**THE PROBLEM**
Identify each line in the rows below that contains the string "shown", and copy every such line in full. Treat the match as case-sensitive.

**EXERCISE MATERIAL**
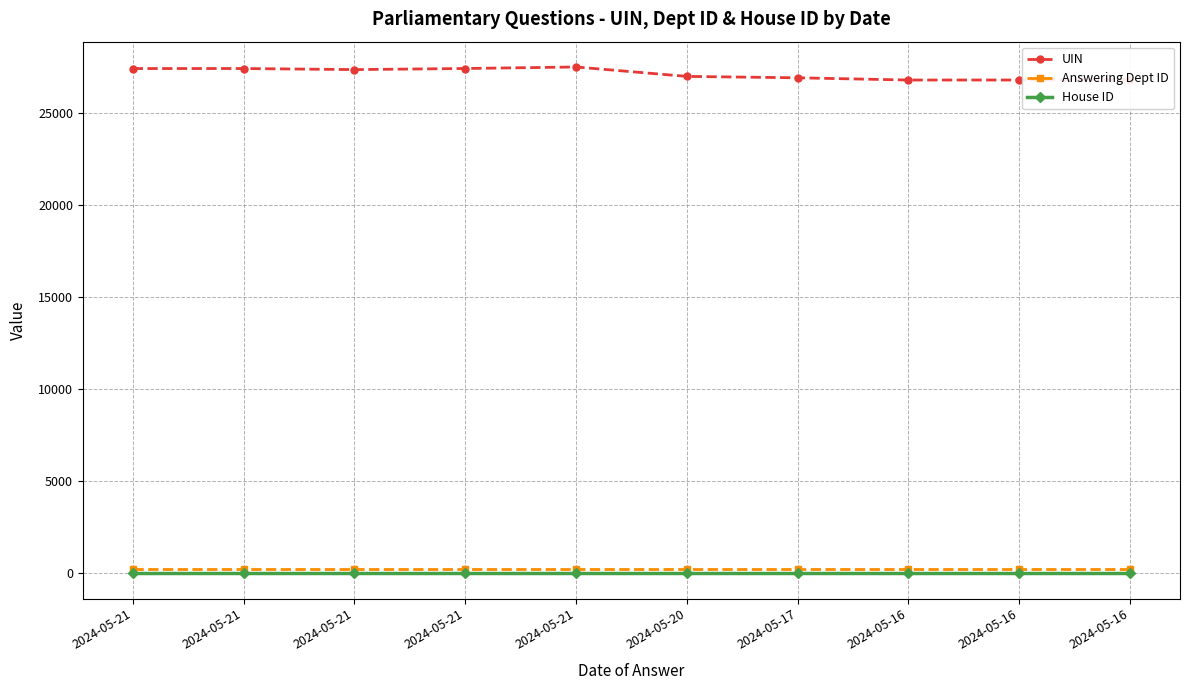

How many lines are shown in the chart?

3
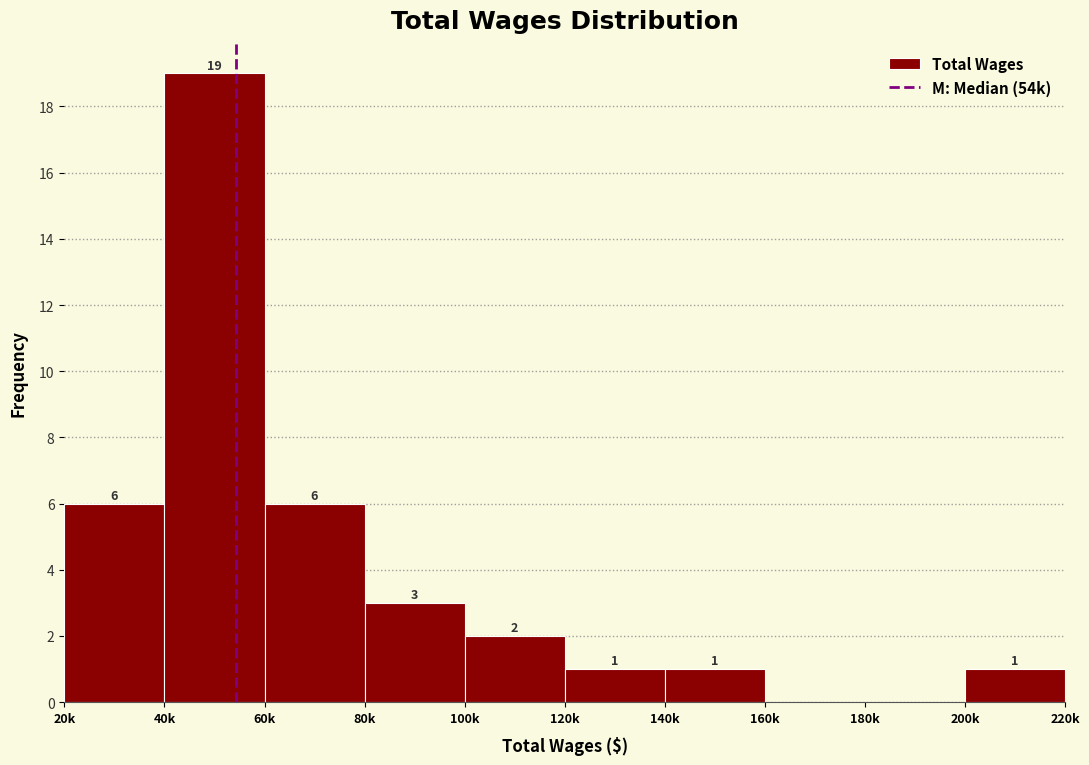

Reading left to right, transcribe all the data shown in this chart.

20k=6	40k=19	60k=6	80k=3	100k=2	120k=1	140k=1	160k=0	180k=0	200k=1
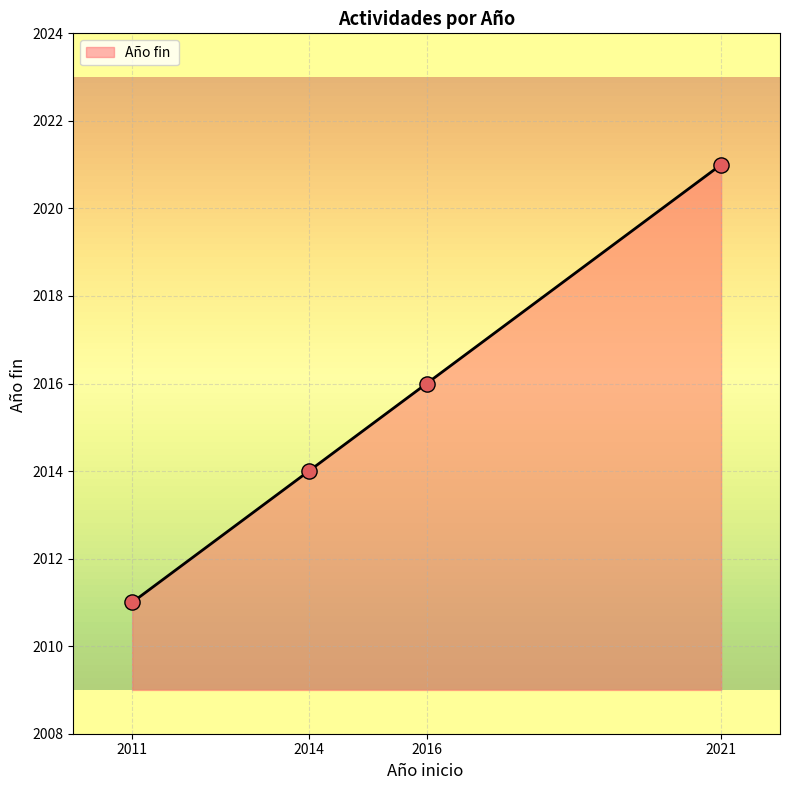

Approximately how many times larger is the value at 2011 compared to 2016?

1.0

---

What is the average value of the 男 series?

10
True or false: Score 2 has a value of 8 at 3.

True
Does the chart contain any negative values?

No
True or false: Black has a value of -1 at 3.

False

**RESULT OF THIS TASK**
How many lines are shown in the chart?
Reading left to right, transcribe all the data shown in this chart.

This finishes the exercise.